Re: unnecessary code in Oracle example?

From:
markspace <markspace@nospam.nospam>
Newsgroups:
comp.lang.java.programmer
Date:
Wed, 09 Oct 2013 14:56:33 -0700
Message-ID:
<l34jek$782$1@dont-email.me>
On 10/9/2013 1:21 PM, Jim Janney wrote:

Yes, in Java 7 you can have clean syntax and clean semantics.

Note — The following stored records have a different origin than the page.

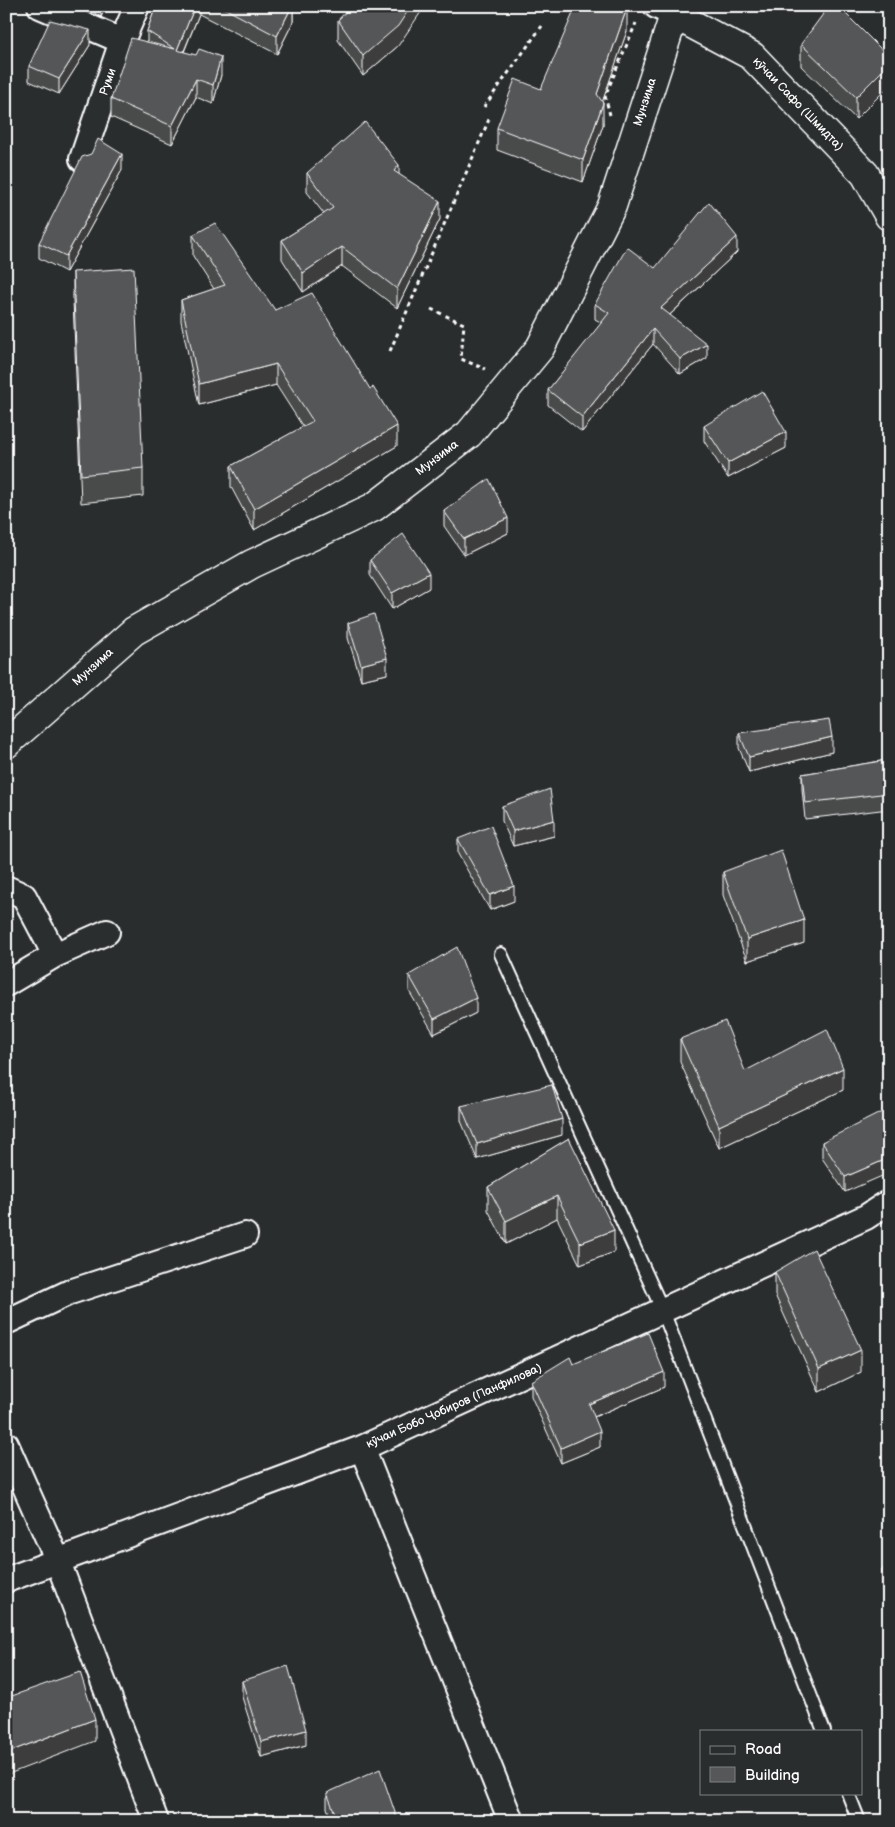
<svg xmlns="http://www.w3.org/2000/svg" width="895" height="1827" font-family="'Balsamiq Sans',sans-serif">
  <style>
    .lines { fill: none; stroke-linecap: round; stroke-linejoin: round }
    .lane-casing { stroke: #fff; stroke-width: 16 }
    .street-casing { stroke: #fff; stroke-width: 28 }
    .secondary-casing { stroke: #fff; stroke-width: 31 }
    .path { stroke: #fff; stroke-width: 3; stroke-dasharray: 4 4; stroke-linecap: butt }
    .lane { stroke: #2a2d2e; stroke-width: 12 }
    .street { stroke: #2a2d2e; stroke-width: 24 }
    .secondary { stroke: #2a2d2e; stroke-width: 28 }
    .wall { fill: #494b4c; stroke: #fff }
    .shaded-wall { fill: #3c3d3e; stroke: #fff }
    .building { fill: #555758; stroke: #fff }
    .labels { text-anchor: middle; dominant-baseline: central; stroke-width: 4; stroke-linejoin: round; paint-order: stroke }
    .street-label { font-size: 12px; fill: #fff; stroke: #2a2d2e }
  </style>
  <rect width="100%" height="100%" fill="#2a2d2e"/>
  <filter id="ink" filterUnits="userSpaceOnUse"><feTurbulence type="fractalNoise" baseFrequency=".02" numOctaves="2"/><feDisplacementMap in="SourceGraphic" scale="10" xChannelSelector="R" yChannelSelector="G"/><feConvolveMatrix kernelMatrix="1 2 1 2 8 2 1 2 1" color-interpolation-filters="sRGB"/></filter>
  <g filter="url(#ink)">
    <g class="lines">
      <defs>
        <path id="lane" d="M 501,954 L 663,1311 L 824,1731
          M 848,1793 L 859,1821"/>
        <path id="street" d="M 40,6 L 122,41
          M 656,6 L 673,14
          M 82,159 L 122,41 L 137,6
          M 6,888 L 24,896 L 55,955
          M 6,984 L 55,955 L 107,932
          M 6,1322 L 70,1292 L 245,1235
          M 6,1444 L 57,1559 L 156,1821
          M 362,1448 L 511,1821
          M 6,1580 L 362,1448 L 866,1217 L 889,1202"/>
        <path id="secondary" d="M 673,14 L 752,56 L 865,174 L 889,216
          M 6,744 L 134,631 L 252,564 L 374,507 L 469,434 L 540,348 L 612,206 L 677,6"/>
      </defs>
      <use href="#lane" class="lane-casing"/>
      <use href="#street" class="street-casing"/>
      <use href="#secondary" class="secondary-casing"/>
      <path class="path" d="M 484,107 L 542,26
        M 610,115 L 605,96 L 636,23
        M 431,309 L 464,324 L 461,359 L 485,369
        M 390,351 L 490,117"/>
      <use href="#lane" class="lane"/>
      <use href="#street" class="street"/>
      <use href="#secondary" class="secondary"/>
    </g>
    <path class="wall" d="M 83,6 L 106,6 L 101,17 Z
      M 156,6 L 293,6 L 293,22 L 277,54 L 199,14 L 184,52 L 221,75 L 213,104 L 196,97 L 172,144 L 111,117 L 111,99 L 147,42 L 147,31 Z
      M 434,6 L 441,6 L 439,10 Z
      M 879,6 L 889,6 L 889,10 Z
      M 338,20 L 398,46 L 363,76 L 338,40 Z
      M 627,31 L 602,102 L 603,125 L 583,182 L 497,150 L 497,128 L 541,89 Z
      M 889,32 L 889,86 L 856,119 L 801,66 L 801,44 L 889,56 Z
      M 90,45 L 59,94 L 29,81 L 29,66 Z
      M 122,170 L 66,272 L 39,258 L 39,243 Z
      M 307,173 L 399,174 L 440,219 L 397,308 L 342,266 L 303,292 L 282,259 L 282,240 L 324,214 L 307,192 Z
      M 193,235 L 275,310 L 397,446 L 254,530 L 231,487 L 231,466 L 303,427 L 276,385 L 199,405 L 181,321 L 181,300 L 214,289 L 193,256 Z
      M 737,252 L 670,315 L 707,358 L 680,374 L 653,344 L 582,432 L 548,405 L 548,390 L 602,323 L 595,319 L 595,304 L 655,268 Z
      M 73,272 L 143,468 L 143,496 L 81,503 L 73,300 Z
      M 704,426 L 786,448 L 728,478 L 704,441 Z
      M 444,511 L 508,533 L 464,555 L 444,526 Z
      M 370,560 L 429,588 L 392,609 L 370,575 Z
      M 348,623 L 387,674 L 361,680 L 348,638 Z
      M 739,733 L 832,752 L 749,772 L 739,748 Z
      M 889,758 L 889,809 L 805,819 L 802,789 L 802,774 L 881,761 Z
      M 502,806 L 554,836 L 513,846 L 502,821 Z
      M 458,839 L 514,901 L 490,910 L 458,854 Z
      M 723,872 L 804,943 L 747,961 L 723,895 Z
      M 409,975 L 476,1013 L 434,1034 L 409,991 Z
      M 680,1039 L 745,1071 L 843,1090 L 719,1148 L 680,1062 Z
      M 461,1106 L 562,1135 L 477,1159 L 461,1121 Z
      M 889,1124 L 845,1192 L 822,1158 L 822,1142 Z
      M 569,1138 L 614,1252 L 580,1265 L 557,1218 L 506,1244 L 488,1210 L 488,1187 Z
      M 775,1272 L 861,1372 L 819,1392 L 775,1295 Z
      M 573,1364 L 664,1387 L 594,1417 L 600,1447 L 561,1463 L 531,1396 L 531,1381 Z
      M 889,1565 L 889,1606 L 882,1591 L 882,1569 Z
      M 242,1681 L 306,1745 L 261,1757 L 242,1697 Z
      M 327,1793 L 398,1821 L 332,1821 L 327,1808 Z"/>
    <path class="shaded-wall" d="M 101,6 L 106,6 L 101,17 Z
      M 195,6 L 199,6 L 199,14 L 177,68 L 177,50 Z
      M 292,6 L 293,6 L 293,22 L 277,54 L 277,36 Z
      M 411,6 L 425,6 L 398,46 L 363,76 L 363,56 Z
      M 627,8 L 627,31 L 597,117 L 597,94 Z
      M 90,30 L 90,45 L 59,94 L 59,79 Z
      M 221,57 L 221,75 L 213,104 L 213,85 Z
      M 889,64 L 889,86 L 856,119 L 856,97 Z
      M 196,79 L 196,97 L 172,144 L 172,126 Z
      M 603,103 L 603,125 L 583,182 L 583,160 Z
      M 122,154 L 122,170 L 66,272 L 66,256 Z
      M 399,165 L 399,183 L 394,171 Z
      M 440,201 L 440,219 L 397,308 L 397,289 Z
      M 737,237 L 737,252 L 661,323 L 661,308 Z
      M 342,247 L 342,266 L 303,292 L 303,273 Z
      M 653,329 L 653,344 L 582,432 L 582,417 Z
      M 707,344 L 707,358 L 680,374 L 680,359 Z
      M 276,364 L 276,385 L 199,405 L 199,384 Z
      M 397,426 L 397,446 L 254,530 L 254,509 Z
      M 786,432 L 786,448 L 728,478 L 728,463 Z
      M 508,518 L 508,533 L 464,555 L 464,539 Z
      M 429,573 L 429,588 L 392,609 L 392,593 Z
      M 387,658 L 387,674 L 361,680 L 361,665 Z
      M 832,737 L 832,752 L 749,772 L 749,757 Z
      M 554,820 L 554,836 L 513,846 L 513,831 Z
      M 514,886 L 514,901 L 490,910 L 490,895 Z
      M 804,920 L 804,943 L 747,961 L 747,939 Z
      M 476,998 L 476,1013 L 434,1034 L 434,1019 Z
      M 843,1068 L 843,1090 L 719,1148 L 719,1126 Z
      M 562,1119 L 562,1135 L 477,1159 L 477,1144 Z
      M 889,1158 L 889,1173 L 845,1192 L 845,1177 Z
      M 557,1196 L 557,1218 L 506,1244 L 506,1221 Z
      M 614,1230 L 614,1252 L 580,1265 L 580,1243 Z
      M 861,1350 L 861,1372 L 819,1392 L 819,1369 Z
      M 664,1372 L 664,1387 L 589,1419 L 589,1404 Z
      M 600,1431 L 600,1447 L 561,1463 L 561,1448 Z
      M 95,1719 L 95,1741 L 6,1775 L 6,1753 Z
      M 306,1730 L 306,1745 L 261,1757 L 261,1742 Z"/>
    <path class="building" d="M 156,6 L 195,6 L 177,50 L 196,55 L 199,49 L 221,57 L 213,85 L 196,79 L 172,126 L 111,99 L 131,38 L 175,49 L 147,31 Z
      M 220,6 L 292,6 L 277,36 Z
      M 351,6 L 411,6 L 398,26 L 363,56 L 338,20 Z
      M 576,6 L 624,6 L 627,8 L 597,94 L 603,103 L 583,160 L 497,128 L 515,79 L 541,89 Z
      M 829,6 L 838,6 L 889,57 L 889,64 L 856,97 L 801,44 Z
      M 50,20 L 90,30 L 59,79 L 29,66 Z
      M 365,122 L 399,165 L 394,171 L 440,201 L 397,289 L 342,247 L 303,273 L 282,240 L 333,208 L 307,173 Z
      M 98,139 L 122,154 L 66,256 L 39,243 L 82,157 L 91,154 Z
      M 709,202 L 737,237 L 661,308 L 707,344 L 680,359 L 653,329 L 582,417 L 548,390 L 609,313 L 595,304 L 627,247 L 655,268 Z
      M 215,223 L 275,310 L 312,293 L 370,389 L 373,387 L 397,426 L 254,509 L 231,466 L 313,421 L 276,364 L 199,384 L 181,300 L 225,285 L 193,235 Z
      M 134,268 L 143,468 L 81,475 L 73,272 Z
      M 762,391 L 786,432 L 728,463 L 704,426 Z
      M 489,479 L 508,518 L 464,539 L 444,511 Z
      M 403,534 L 429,573 L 392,593 L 370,560 Z
      M 374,614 L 387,658 L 361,665 L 348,623 Z
      M 829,720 L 832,737 L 749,757 L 739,733 Z
      M 889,758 L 889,793 L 805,803 L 802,774 L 881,761 Z
      M 550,789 L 554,820 L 513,831 L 502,806 Z
      M 491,826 L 514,886 L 490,895 L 458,839 Z
      M 781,850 L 804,920 L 747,939 L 723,872 Z
      M 457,947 L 476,998 L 434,1019 L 409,975 Z
      M 725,1021 L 745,1071 L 827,1029 L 843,1068 L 719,1126 L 680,1039 Z
      M 552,1085 L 562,1119 L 477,1144 L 461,1106 Z
      M 882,1112 L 889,1124 L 889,1158 L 845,1177 L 822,1142 Z
      M 569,1138 L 614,1230 L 580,1243 L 557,1196 L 506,1221 L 488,1187 Z
      M 814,1249 L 861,1350 L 819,1369 L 775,1272 Z
      M 648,1333 L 664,1372 L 589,1404 L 600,1431 L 561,1448 L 531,1381 L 570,1357 L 573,1364 Z
      M 889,1565 L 889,1584 L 882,1569 Z
      M 288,1666 L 306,1730 L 261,1742 L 242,1681 Z
      M 80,1672 L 95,1719 L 6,1753 L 6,1698 Z
      M 380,1769 L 398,1821 L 338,1821 L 327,1793 Z"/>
  </g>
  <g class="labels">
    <g class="street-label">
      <text transform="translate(108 82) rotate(-71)">Руми</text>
      <text transform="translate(645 102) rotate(-72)">Мунзима</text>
      <text transform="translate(798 104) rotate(46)">кӯчаи Сафо (Шмидта)</text>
      <text transform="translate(437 458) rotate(-37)">Мунзима</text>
      <text transform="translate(93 667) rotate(-42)">Мунзима</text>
      <text transform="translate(454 1406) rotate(-24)">кӯчаи Бобо Ҷобиров (Панфилова)</text>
    </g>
  </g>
  <rect width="895" height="1827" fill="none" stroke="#2a2d2e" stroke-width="25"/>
  <rect x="12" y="12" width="870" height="1802" fill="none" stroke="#fff" stroke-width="2" filter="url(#ink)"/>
  <rect x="700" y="1730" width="162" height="65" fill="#2a2d2e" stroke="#7f8182"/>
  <rect x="710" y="1746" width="25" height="8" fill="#2a2d2e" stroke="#7f8182"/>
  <text x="745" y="1754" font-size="15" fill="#ffffff">Road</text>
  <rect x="710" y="1767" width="25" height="15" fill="#555758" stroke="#7f8182"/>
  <text x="745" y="1780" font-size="15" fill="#ffffff">Building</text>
</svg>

Looks
like a win all around.


For Java 5+, with varargs you could do (not compiled):

public class MyIoUtils {

   public static void closeAll( Closeable ... toClose ) {
     for( Closeable closeMe : toClose )
       try {
         if( closeMe != null ) closeMe.close();
       } catch( IOException ex ) {
         Logger.getLogger( "MyIoUtils" ).log( ex );
       }
   }
}

and get a somewhat cleaned up try catch

  OutPutStream io1 = null;
  BufferedStream bs = null;
  try {
    io1 = new OutputStream( ...
    bs = new BufferedStream( io1, ...
    // do stuff
  }
  finally {
    MyIoUtils.closeAll( bs, io1 );
  }

Mostly I don't care for deep nesting, I think it reads poorly, and I
think it can also be hard to trace out for a programmer reading the
source. Giving the concept of closing a lot of objects a name like
"closeAll" promotes literate programming, imo.